Esa luz, Noemí Sapiña

Bien. Aquí estoy. Esto no va a ser fácil, porque no soy dada a escribir sobre ello. Hace tiempo que me he dado cuenta que necesito hacerlo, pero no sabía cómo. 

Siempre he buscado excusas para ser quién soy. Yo misma me he cerrado las puertas, nadie me las cerraba, yo me auto-encerraba dentro de lo que yo pensaba que era una cárcel.

No había tal cárcel. Nadie me mantenía encerrada. Lo hacía yo misma.

Y todo por el miedo a la reacción de los demás al leerlo. Al hablar de mi misma por primera vez sin esconderme, sin hacer como que es un personaje o le pasa a otra persona, puedo por fin liberarme. 

Yo me había atado, encerrado, escondido… y no he permitido que mis alas desplegaran y volaran hacia lo que yo en realidad quería ser.

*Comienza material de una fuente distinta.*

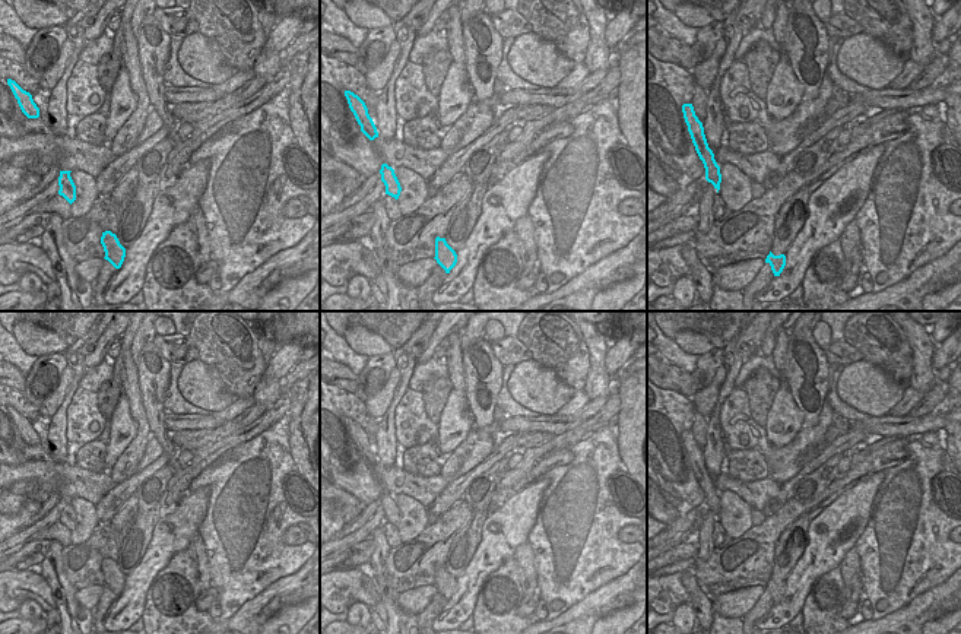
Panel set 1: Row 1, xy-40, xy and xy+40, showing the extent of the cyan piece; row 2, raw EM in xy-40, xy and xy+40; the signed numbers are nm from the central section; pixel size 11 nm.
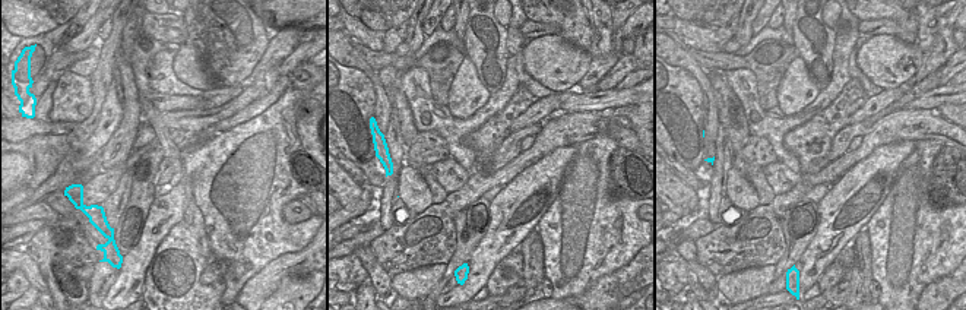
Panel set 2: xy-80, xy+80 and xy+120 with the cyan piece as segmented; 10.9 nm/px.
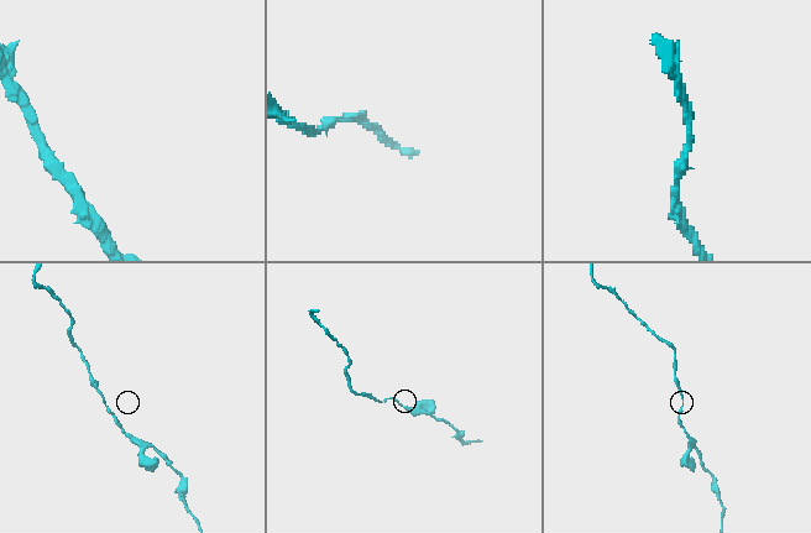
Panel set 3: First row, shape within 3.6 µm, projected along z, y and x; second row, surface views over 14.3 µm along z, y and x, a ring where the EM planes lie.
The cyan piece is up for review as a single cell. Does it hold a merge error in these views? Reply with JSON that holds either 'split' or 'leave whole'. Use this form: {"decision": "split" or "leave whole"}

Cuando era pequeña le tenía miedo a todo:

- miedo al ridículo

- miedo a la soledad

- miedo a equivocarme en cualquier cosa

- miedo a que se rieran de mi por cualquier motivo por tonto que éste fuera

- miedo a las gallinas, a las aves en general (¿premonitorio?)

- miedo a los perros y a que me pudieran morder, ya que por aquél entonces no era obligado que tuvieran que ir por la calle atados, andaban sueltos por la calle, y claro, podían morderme. Porque yo pensaba que me odiaban. Normal, no me conocen. Lo normal es que me muerdan… (o no?, pero eso pensaba la niña pequeña que yo era).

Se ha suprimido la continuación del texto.